- _Your assignment_
How many lines below hold the string "eleitoral"? Report that number alone.

- _Entries provided_

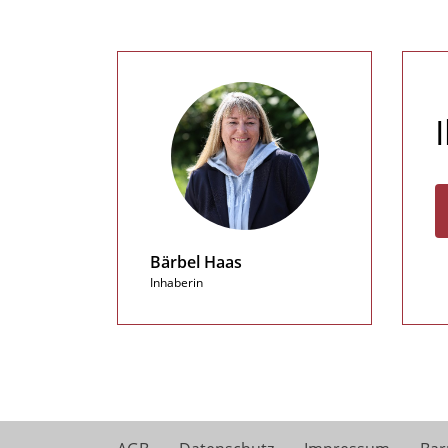
Bärbel Haas
Inhaberin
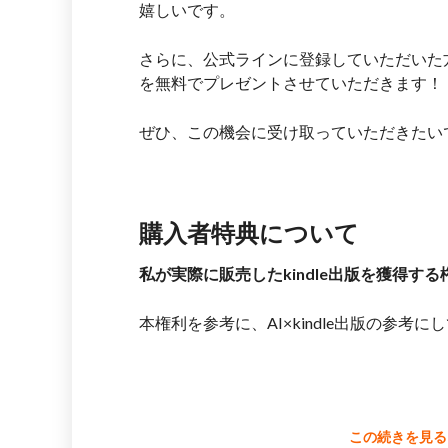
嬉しいです。
さらに、公式ラインに登録していただいた方
を無料でプレゼントさせていただきます！
ぜひ、この機会に受け取っていただきたい
購入者特典について
私が実際に販売したkindle出版を獲得する
本権利を参考に、AI×kindle出版の参考
この続きを見る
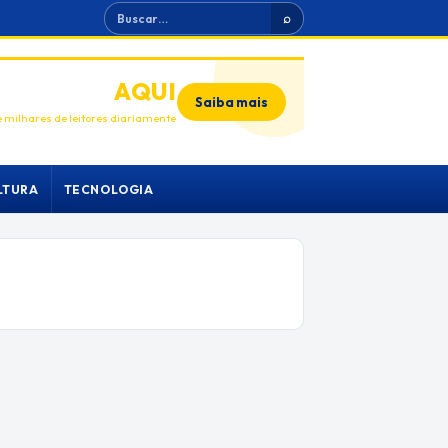
Buscar
⌕
ANUNCIE
AQUI
Saiba mais
 milhares de leitores diariamente
LTURA
TECNOLOGIA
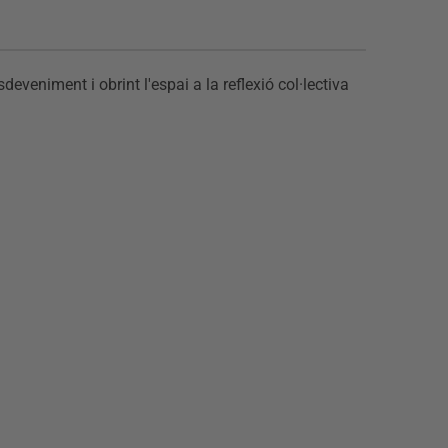
eveniment i obrint l'espai a la reflexió col·lectiva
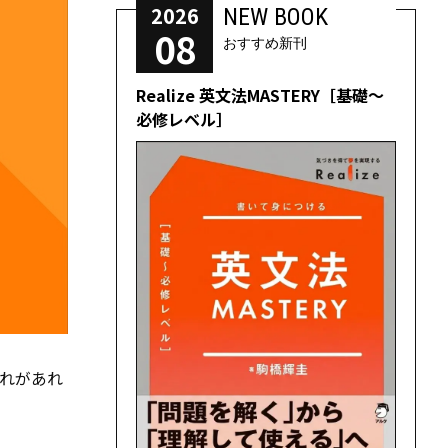
2026
NEW BOOK
08
おすすめ新刊
Realize 英文法MASTERY［基礎～
必修レベル］
れがあれ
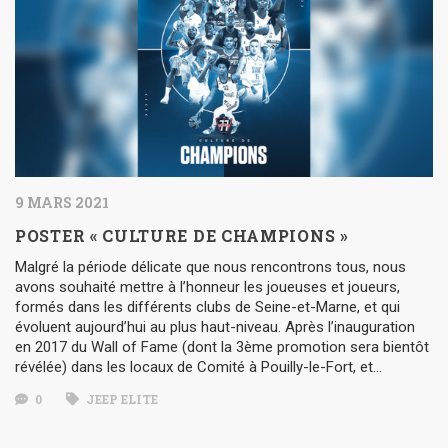
9 MARS 2021
POSTER « CULTURE DE CHAMPIONS »
Malgré la période délicate que nous rencontrons tous, nous
avons souhaité mettre à l’honneur les joueuses et joueurs,
formés dans les différents clubs de Seine-et-Marne, et qui
évoluent aujourd’hui au plus haut-niveau. Après l’inauguration
en 2017 du Wall of Fame (dont la 3ème promotion sera bientôt
révélée) dans les locaux de Comité à Pouilly-le-Fort, et…
0
JEEP ELITE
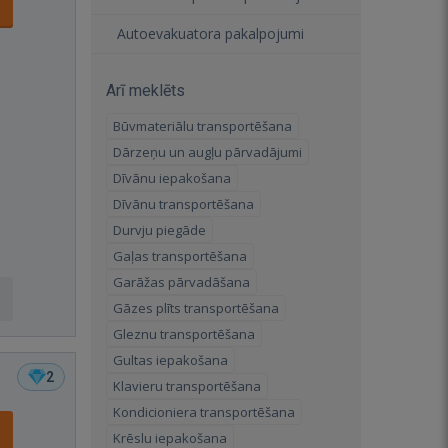
Autoevakuatora pakalpojumi
Arī meklēts
Būvmateriālu transportēšana
Dārzeņu un augļu pārvadājumi
Dīvānu iepakošana
Dīvānu transportēšana
Durvju piegāde
Gaļas transportēšana
Garāžas pārvadāšana
Gāzes plīts transportēšana
Gleznu transportēšana
Gultas iepakošana
2
Klavieru transportēšana
Kondicioniera transportēšana
Krēslu iepakošana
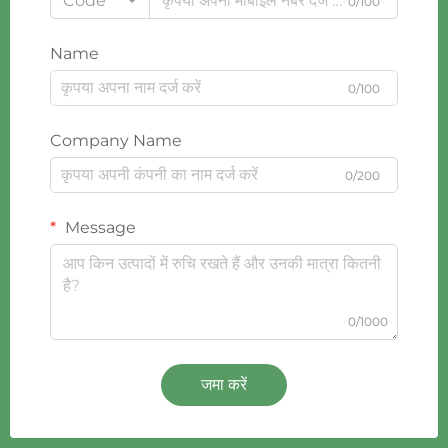
Code
0/100
Name
0/100
Company Name
0/200
Message
0/1000
जमा करें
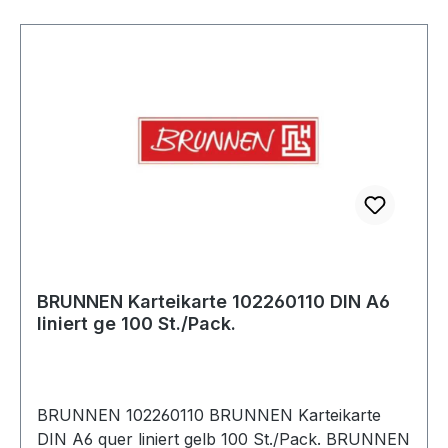
BRUNNEN Karteikarte 102260110 DIN A6
liniert ge 100 St./Pack.
BRUNNEN 102260110 BRUNNEN Karteikarte
DIN A6 quer liniert gelb 100 St./Pack. BRUNNEN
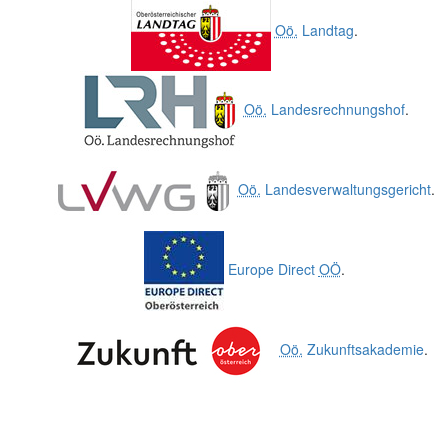
Oö.
Landtag
.
Oö.
Landesrechnungshof
.
Oö.
Landesverwaltungsgericht
.
Europe Direct
OÖ
.
Oö.
Zukunftsakademie
.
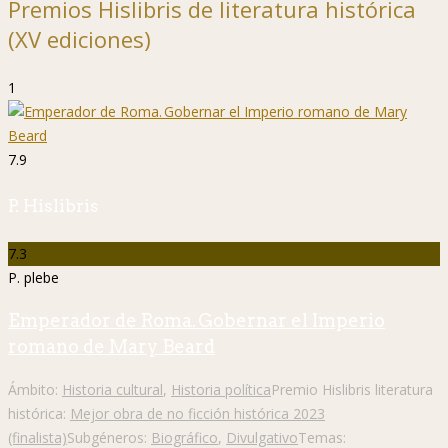
Premios Hislibris de literatura histórica
(XV ediciones)
1
7.9
P. Hislibris
7.3
P. plebe
Emperador de Roma. Gobernar el Imperio
romano de Mary Beard
Ámbito:
Historia cultural
,
Historia política
Premio Hislibris literatura
histórica:
Mejor obra de no ficción histórica 2023
(finalista)
Subgéneros:
Biográfico
,
Divulgativo
Temas:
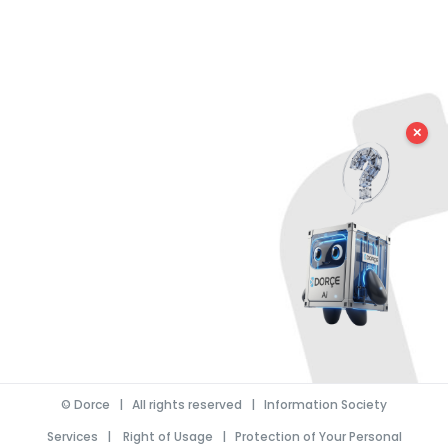
✕
©
Dorce
| All rights reserved |
Information Society
Services
|
Right of Usage
|
Protection of Your Personal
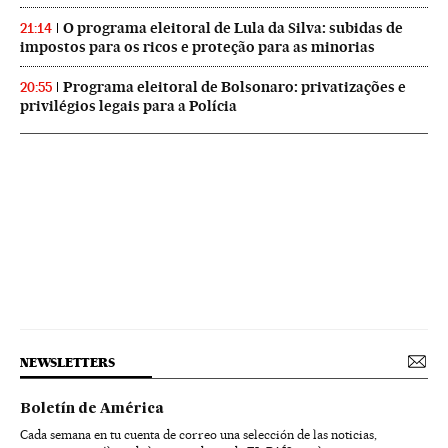
O programa eleitoral de Lula da Silva: subidas de
21:14
impostos para os ricos e proteção para as minorias
Programa eleitoral de Bolsonaro: privatizações e
20:55
privilégios legais para a Polícia
NEWSLETTERS
Boletín de América
Cada semana en tu cuenta de correo una selección de las noticias,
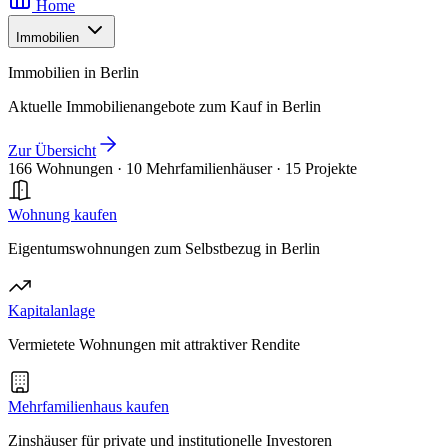
Home
Immobilien
Immobilien in Berlin
Aktuelle Immobilienangebote zum Kauf in Berlin
Zur Übersicht
166 Wohnungen
·
10 Mehrfamilienhäuser
·
15 Projekte
Wohnung kaufen
Eigentumswohnungen zum Selbstbezug in Berlin
Kapitalanlage
Vermietete Wohnungen mit attraktiver Rendite
Mehrfamilienhaus kaufen
Zinshäuser für private und institutionelle Investoren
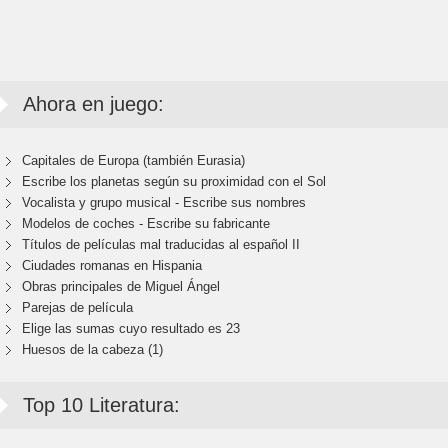
Ahora en juego:
Capitales de Europa (también Eurasia)
Escribe los planetas según su proximidad con el Sol
Vocalista y grupo musical - Escribe sus nombres
Modelos de coches - Escribe su fabricante
Títulos de películas mal traducidas al español II
Ciudades romanas en Hispania
Obras principales de Miguel Ángel
Parejas de película
Elige las sumas cuyo resultado es 23
Huesos de la cabeza (1)
Top 10 Literatura:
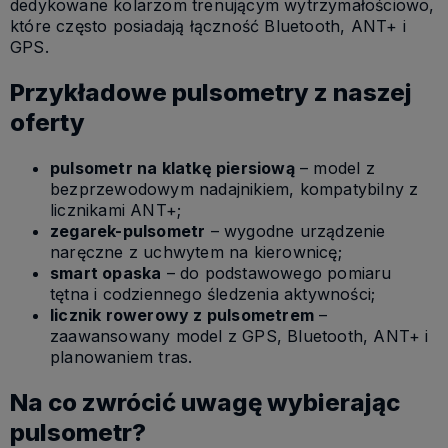
dedykowane kolarzom trenującym wytrzymałościowo,
które często posiadają łączność Bluetooth, ANT+ i
GPS.
Przykładowe pulsometry z naszej
oferty
pulsometr na klatkę piersiową
– model z
bezprzewodowym nadajnikiem, kompatybilny z
licznikami ANT+;
zegarek-pulsometr
– wygodne urządzenie
naręczne z uchwytem na kierownicę;
smart opaska
– do podstawowego pomiaru
tętna i codziennego śledzenia aktywności;
licznik rowerowy z pulsometrem
–
zaawansowany model z GPS, Bluetooth, ANT+ i
planowaniem tras.
Na co zwrócić uwagę wybierając
pulsometr?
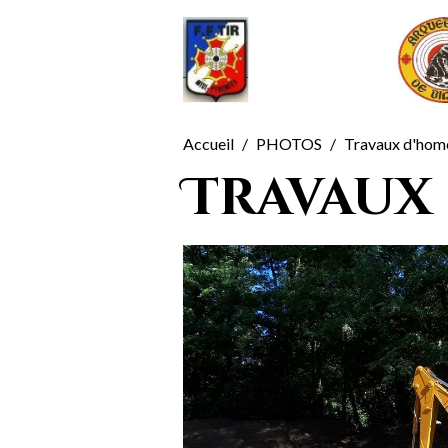
Accueil
PHOTOS
Travaux d'hom
Travaux 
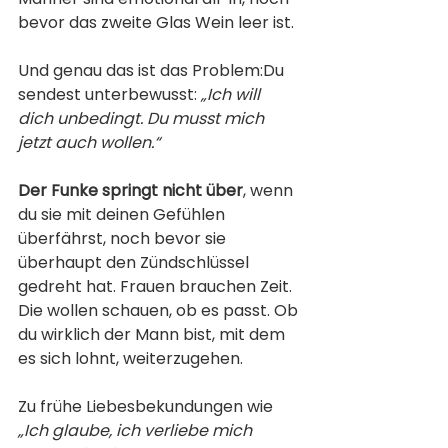
bevor das zweite Glas Wein leer ist.
Und genau das ist das Problem:Du 
sendest unterbewusst: 
„Ich will 
dich unbedingt. Du musst mich 
jetzt auch wollen.“
Der Funke springt nicht über
, wenn 
du sie mit deinen Gefühlen 
überfährst, noch bevor sie 
überhaupt den Zündschlüssel 
gedreht hat. Frauen brauchen Zeit. 
Die wollen schauen, ob es passt. Ob 
du wirklich der Mann bist, mit dem 
es sich lohnt, weiterzugehen.
Zu frühe Liebesbekundungen wie 
„Ich glaube, ich verliebe mich 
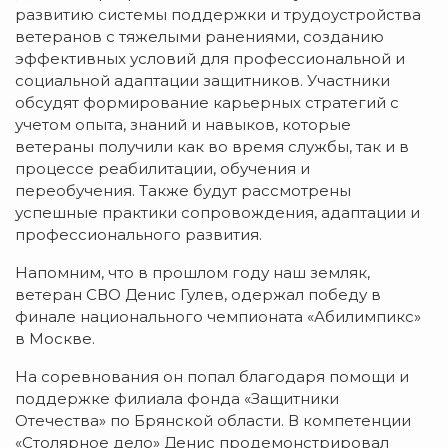
развитию системы поддержки и трудоустройства
ветеранов с тяжелыми ранениями, созданию
эффективных условий для профессиональной и
социальной адаптации защитников. Участники
обсудят формирование карьерных стратегий с
учетом опыта, знаний и навыков, которые
ветераны получили как во время службы, так и в
процессе реабилитации, обучения и
переобучения. Также будут рассмотрены
успешные практики сопровождения, адаптации и
профессионального развития.
Напомним, что в прошлом году наш земляк,
ветеран СВО Денис Гулев, одержал победу в
финале национального чемпионата «Абилимпикс»
в Москве.
На соревнования он попал благодаря помощи и
поддержке филиала фонда «Защитники
Отечества» по Брянской области. В компетенции
«Столярное дело» Денис продемонстрировал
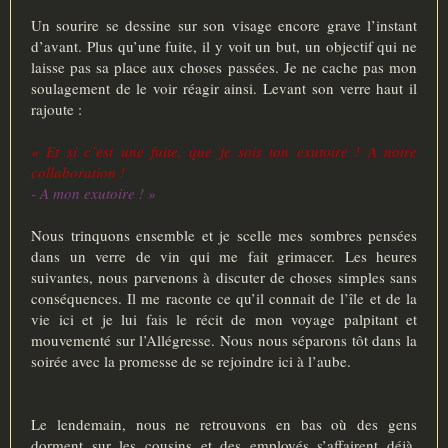
Un sourire se dessine sur son visage encore grave l’instant
d’avant. Plus qu’une fuite, il y voit un but, un objectif qui ne
laisse pas sa place aux choses passées. Je ne cache pas mon
soulagement de le voir réagir ainsi. Levant son verre haut il
rajoute :
« Et si c’est une fuite, que je sois ton exutoire ! A notre
collaboration !
- A mon exutoire ! »
Nous trinquons ensemble et je scelle mes sombres pensées
dans un verre de vin qui me fait grimacer. Les heures
suivantes, nous parvenons à discuter de choses simples sans
conséquences. Il me raconte ce qu’il connait de l’île et de la
vie ici et je lui fais le récit de mon voyage palpitant et
mouvementé sur l’Allégresse. Nous nous séparons tôt dans la
soirée avec la promesse de se rejoindre ici à l’aube.
Le lendemain, nous ne retrouvons en bas où des gens
dorment sur les cousins et des employés s’affairent déjà.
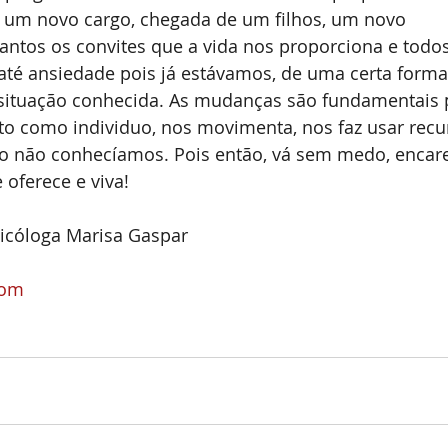
, um novo cargo, chegada de um filhos, um novo 
antos os convites que a vida nos proporciona e todos
té ansiedade pois já estávamos, de uma certa forma
 situação conhecida. As mudanças são fundamentais 
o como individuo, nos movimenta, nos faz usar recu
ão não conhecíamos. Pois então, vá sem medo, encare
 oferece e viva!
icóloga Marisa Gaspar
com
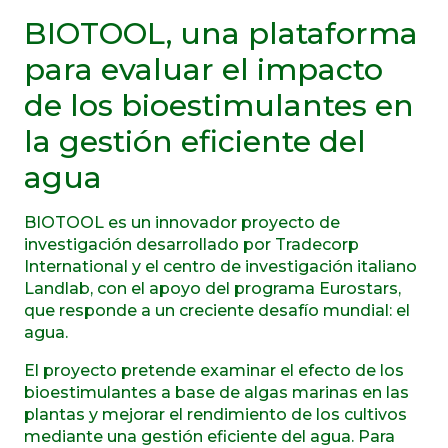
BIOTOOL, una plataforma
para evaluar el impacto
de los bioestimulantes en
la gestión eficiente del
agua
BIOTOOL es un innovador proyecto de
investigación desarrollado por Tradecorp
International y el centro de investigación italiano
Landlab, con el apoyo del programa Eurostars,
que responde a un creciente desafío mundial: el
agua.
El proyecto pretende examinar el efecto de los
bioestimulantes a base de algas marinas en las
plantas y mejorar el rendimiento de los cultivos
mediante una gestión eficiente del agua. Para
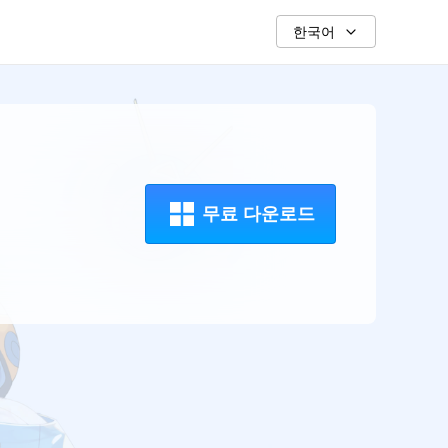
한국어
무료 다운로드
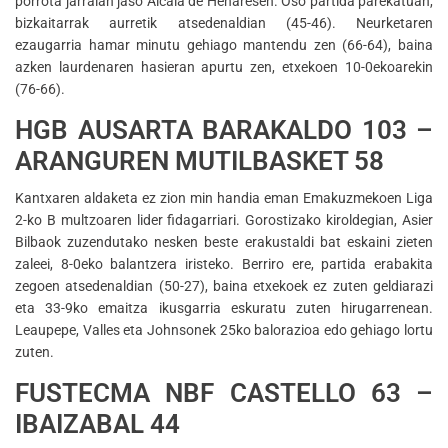
porrota jarraian jaso Alcala de Henaresen. Oso partida parekatuan,
bizkaitarrak aurretik atsedenaldian (45-46). Neurketaren
ezaugarria hamar minutu gehiago mantendu zen (66-64), baina
azken laurdenaren hasieran apurtu zen, etxekoen 10-0ekoarekin
(76-66).
HGB AUSARTA BARAKALDO 103 –
ARANGUREN MUTILBASKET 58
Kantxaren aldaketa ez zion min handia eman Emakuzmekoen Liga
2-ko B multzoaren lider fidagarriari. Gorostizako kiroldegian, Asier
Bilbaok zuzendutako nesken beste erakustaldi bat eskaini zieten
zaleei, 8-0eko balantzera iristeko. Berriro ere, partida erabakita
zegoen atsedenaldian (50-27), baina etxekoek ez zuten geldiarazi
eta 33-9ko emaitza ikusgarria eskuratu zuten hirugarrenean.
Leaupepe, Valles eta Johnsonek 25ko balorazioa edo gehiago lortu
zuten.
FUSTECMA NBF CASTELLO 63 –
IBAIZABAL 44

- _Answer to this exercise_
2